Há uma quantidade de notícias anormal sobre mães (e pais) a praticar filicídio, o acto de matar os próprios filhos. Pode ser que os jornais estejam a dar maior atenção aos casos e que o número de incidências não seja anormal – apenas uma moda da imprensa, por efeito de contágio noticioso, como muitas vezes acontece.
Os números que há são muito antigos. A Judiciária diz que entre 2006 e 2011 registaram-se 55 casos. Este ano, reportados, nem se sabe. A não ser os dois mais mediáticos, onde bebés são deitados ao lixo.
O neonaticídio, matar o filho que acaba de nascer, tem um perfil, segundo um estudo de Catarina Klut Câmara et al: São “mulheres jovens, profissionalmente activas, com problemas financeiros, que coabitavam com os companheiros, experimentando dificuldades de comunicação com a sua rede de apoio primário, cuja gravidez foi indesejada e ocultada, sem cuidados médicos pré-natais, tendo o parto ocorrido em casa, sem assistência”.
Curiosamente, dois estudos, canadiano e norte americano, corroboram uma das conclusões do trabalho português: a doença mental major, i.e., a muito grave e crónica, está ausente na maioria dos casos. O que é bem identificado é um núcleo familiar problemático, com falta de comunicação, onde em quase todos os casos houve contactos anteriores com autoridades estatais e de saúde que foram incompetentes para travar o homicídio das crianças.
Com o cuidado científico normal, os autores avisam sempre que há excepções, mas recomendam insistentemente, lá como cá, que é necessário treinar intensivamente quer as autoridades policiais quer os técnicos de psicologia, sociologia, psiquiatria ou das urgências para detectar os sinais de que está para acontecer uma desgraça.
Aliás, Myrna Dawson, da Universidade de Guelph, em Ontario, diz que o filicídio pode ser um dos crimes com maior sucesso de prevenção, caso todas as autoridades estejam treinadas para detectar os sinais.

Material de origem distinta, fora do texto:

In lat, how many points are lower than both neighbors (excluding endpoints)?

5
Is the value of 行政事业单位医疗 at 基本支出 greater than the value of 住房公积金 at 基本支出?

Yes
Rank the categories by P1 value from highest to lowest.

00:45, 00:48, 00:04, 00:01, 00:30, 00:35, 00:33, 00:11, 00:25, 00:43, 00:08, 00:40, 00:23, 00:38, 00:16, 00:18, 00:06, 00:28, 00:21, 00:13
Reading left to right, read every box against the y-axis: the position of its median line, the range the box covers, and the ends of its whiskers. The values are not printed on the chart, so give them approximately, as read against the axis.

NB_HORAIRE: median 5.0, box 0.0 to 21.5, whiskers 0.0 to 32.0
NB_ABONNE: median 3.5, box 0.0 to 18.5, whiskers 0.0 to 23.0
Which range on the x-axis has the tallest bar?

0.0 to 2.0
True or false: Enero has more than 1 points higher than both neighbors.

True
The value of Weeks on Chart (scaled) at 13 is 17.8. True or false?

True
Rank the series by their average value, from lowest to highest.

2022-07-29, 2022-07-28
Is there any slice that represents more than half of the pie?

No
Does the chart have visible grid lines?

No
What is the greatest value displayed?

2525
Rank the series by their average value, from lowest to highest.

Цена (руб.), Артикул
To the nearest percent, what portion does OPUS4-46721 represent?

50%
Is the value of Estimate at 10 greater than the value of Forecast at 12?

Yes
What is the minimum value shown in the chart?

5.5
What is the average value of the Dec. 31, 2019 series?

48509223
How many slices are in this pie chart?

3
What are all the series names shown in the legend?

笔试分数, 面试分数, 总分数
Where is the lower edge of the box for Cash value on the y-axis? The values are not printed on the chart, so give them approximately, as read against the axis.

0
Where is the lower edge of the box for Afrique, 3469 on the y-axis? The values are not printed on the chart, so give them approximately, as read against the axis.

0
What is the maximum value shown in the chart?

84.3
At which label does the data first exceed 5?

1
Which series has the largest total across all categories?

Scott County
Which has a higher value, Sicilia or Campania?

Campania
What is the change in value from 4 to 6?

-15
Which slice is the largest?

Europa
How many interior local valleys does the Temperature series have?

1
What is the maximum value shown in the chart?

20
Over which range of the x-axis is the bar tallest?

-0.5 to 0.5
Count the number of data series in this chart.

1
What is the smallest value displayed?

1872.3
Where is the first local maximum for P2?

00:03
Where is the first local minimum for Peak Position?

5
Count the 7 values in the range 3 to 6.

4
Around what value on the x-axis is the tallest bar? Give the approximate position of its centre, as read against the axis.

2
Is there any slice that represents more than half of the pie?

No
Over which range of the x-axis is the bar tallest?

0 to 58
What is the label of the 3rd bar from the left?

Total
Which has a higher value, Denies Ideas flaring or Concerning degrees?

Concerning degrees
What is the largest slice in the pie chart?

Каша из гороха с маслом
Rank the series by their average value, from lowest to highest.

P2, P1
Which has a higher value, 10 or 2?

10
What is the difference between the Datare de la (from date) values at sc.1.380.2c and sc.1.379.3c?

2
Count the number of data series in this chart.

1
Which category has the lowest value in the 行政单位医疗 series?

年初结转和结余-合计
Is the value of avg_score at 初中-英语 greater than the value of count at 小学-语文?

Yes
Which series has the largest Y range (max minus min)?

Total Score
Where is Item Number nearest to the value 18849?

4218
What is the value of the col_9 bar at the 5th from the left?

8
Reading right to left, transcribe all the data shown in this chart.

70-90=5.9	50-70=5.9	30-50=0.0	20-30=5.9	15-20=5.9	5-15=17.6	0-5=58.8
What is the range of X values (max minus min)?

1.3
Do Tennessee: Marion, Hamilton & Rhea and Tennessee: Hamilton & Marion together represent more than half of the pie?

Longe de estar estudado com profundidade, o filicídio e seus semelhantes preocupam os académicos e as autoridades, que naturalmente não entendem como pode uma mãe ou um pai, no seu juízo, matar o próprio filho.
O alarme social, dizem, é bom, porque alerta os profissionais que lidam com o problema e os pais que, pensando em cometer crime, podem decidir pedir ajuda antes de atentar contra a vida de um menor.
Como sempre, o dinheiro é importante. Uma verba que se veja para as Comissão de Protecção de Crianças e Jovens e para as polícias que lidam com estes casos – para treinar os profissionais a detectar os sinais de alarme, seria bem-vinda. Mas as CPCJs lutam diariamente para terem quadros de pessoal que possam chegar a todas as solicitações, os tribunais de Menores continuam assoberbados e as polícias quando lá chegam ou já aconteceu ou nada podem fazer, por causa das leis esquizofrénicas e, ainda, de uma cultura machista arreigada, que prometia
sumir-se, mas voltou em força – até entre os jovens.